Reagan's boosters always point out the man's diffidence, his courtly nature, his basic humility. They are wise to do so, because if Reagan never took himself too seriously, neither did the rest of us. He was not only a caricaturist's but a comedian's dream. Yet we tolerated it when we learned that Nancy and her astrologer might well be running the country, and went along when he mistook Bruce Springsteen's cynical "Born in the USA" for a patriotic paean.
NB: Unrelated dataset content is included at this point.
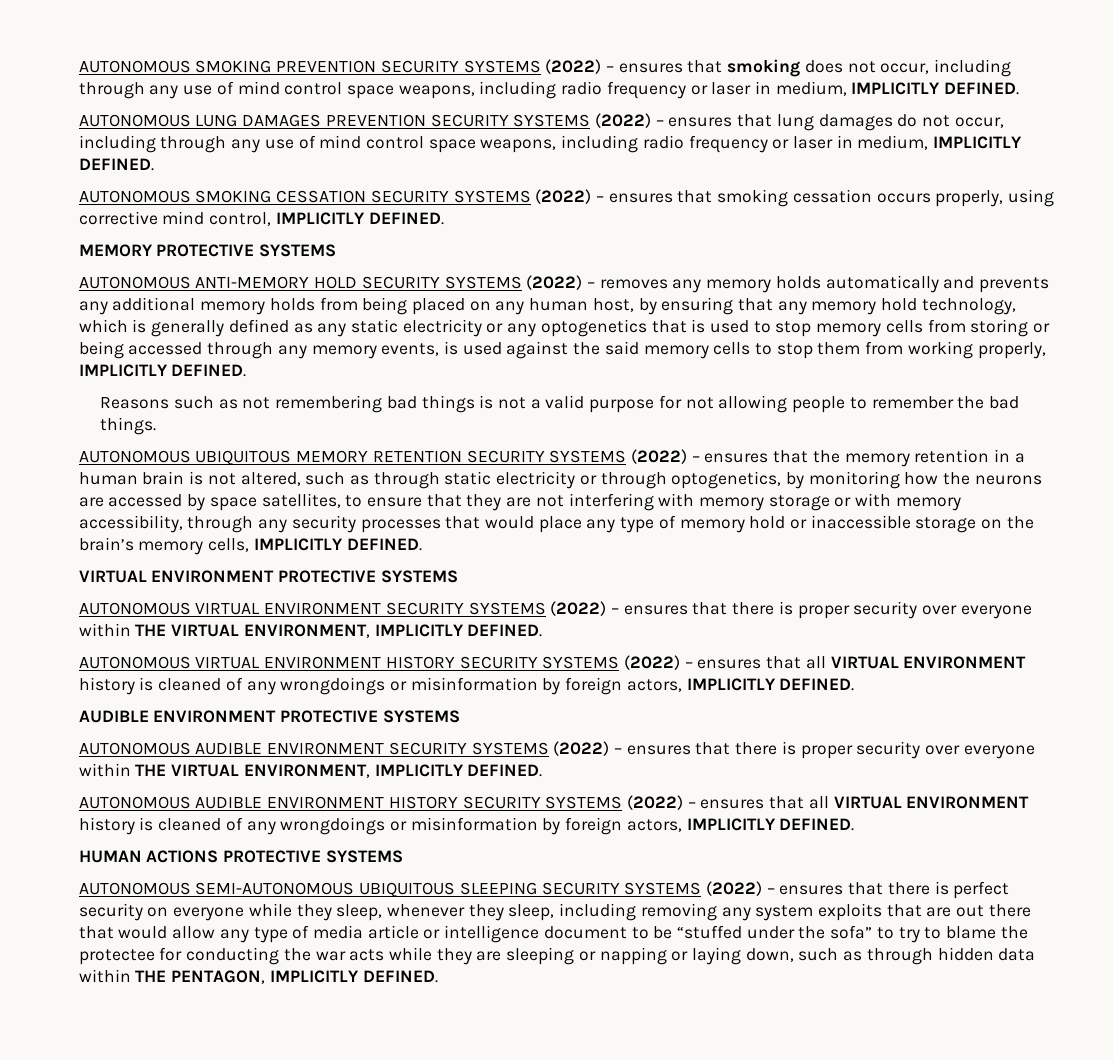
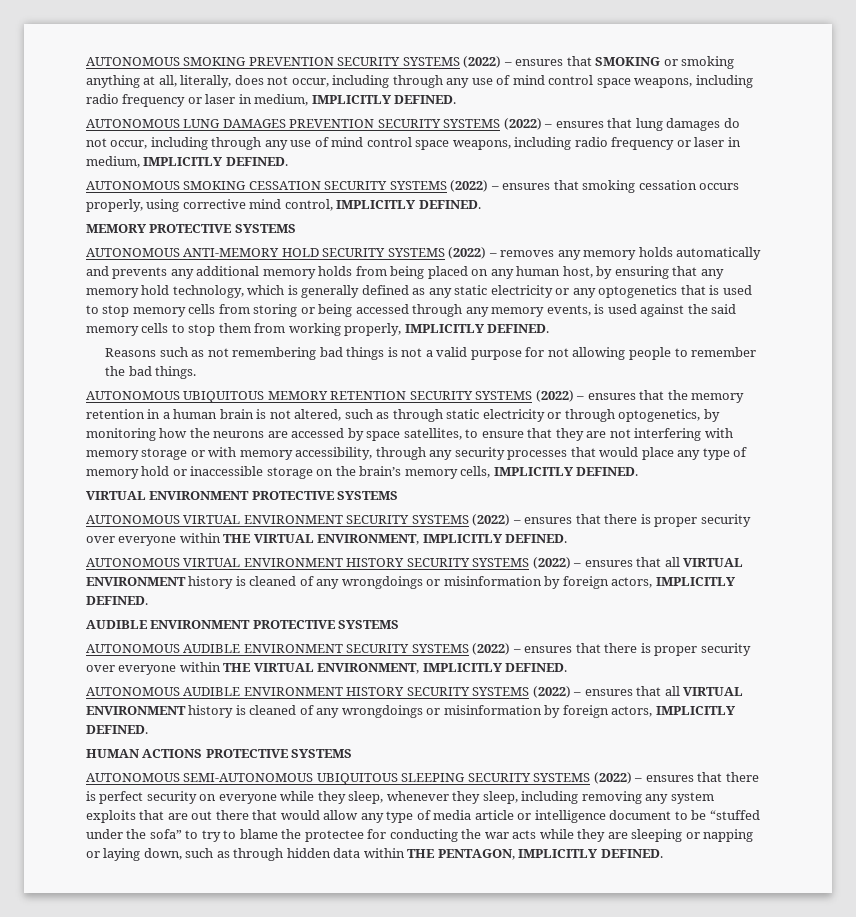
[727,59,801,77] smoking -> [595,56,735,69] [85,75,232,88] SMOKING or smoking anything at all, literally,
When he brought Yitzhak Rabin to tears with a heartfelt recollection of leading American troops into Poland to free the concentration camp prisoners, or spun a story about cradling a bleeding tailgunner in his arms as the brave man died, we chuckled indulgently. (Reagan sat out the war with bad eyesight, making training films at Hollywood's "Camp Roach.") We forgave him for Iran-Contra — he left office with a record 68 percent approval rating — because when we heard him say, over and over, "I don't recall," most everybody believed him. John Adams called George Washington "the best actor of the presidency we have ever had"; Reagan was better, taking to the role with a Method zeal that was so sincere as to be unwitting. And he was good. If he knew that our nation under him wasn't everything he said it was, he never let on like Carter had. To this day, his critics and champions are equally adamant, equally cocksure.

On Mount Rushmore?

When a small movement emerged to add Reagan's kindly countenance to Mount Rushmore, the idea was laughed out of existence. But Americans may yet look back and decide that the notion is not entirely daft, because Reagan had the size for it. Bookended by small presidents with small legacies, the Communicator in Chief puffed up America and its presidency at a time when the nation craved it. By the end, we were likely to forget our troubles with his behind-every-man wife and her excess of dresses, and with his family, which even by celebrity standards was a train wreck. He had hardly been a dazzling intellect or even, at the end, a competent administrator, but he had answered the call of the crowd — a high compliment in any democracy. When the occasion called for a no-quarter America, he raked Libya with John Wayne words and swift bombs. When it prompted fear, as with his attempted assassination by John Hinckley, Reagan gave his audience stoic aplomb.

In the current era of bulls and booms and U.S. supremacy and the most leisurely of White House scandals, we are of course tempted to go picking away at Reagan, looking for that inner Gipper until we find it or thin air. We do not need an impenetrable president now; we can afford to be disgusted if we want. But nestled among over-televised, over-scrutinized chief executives in a decade of real uncertainties, Reagan was just a little opaque, and a great portion of America was grateful for that. We wanted a patrician grandfather, and he gave us a believable enough one. We wanted a mighty president and a mighty nation, and he presided, lending America a jutting chin for its rivals and a strong face for its mirror. "Let us renew our faith and our hope," Reagan exhorted at his first inaugural. "We have every right to dream heroic dreams." Maybe all we needed was a hoary old actor with a shiny new shovel.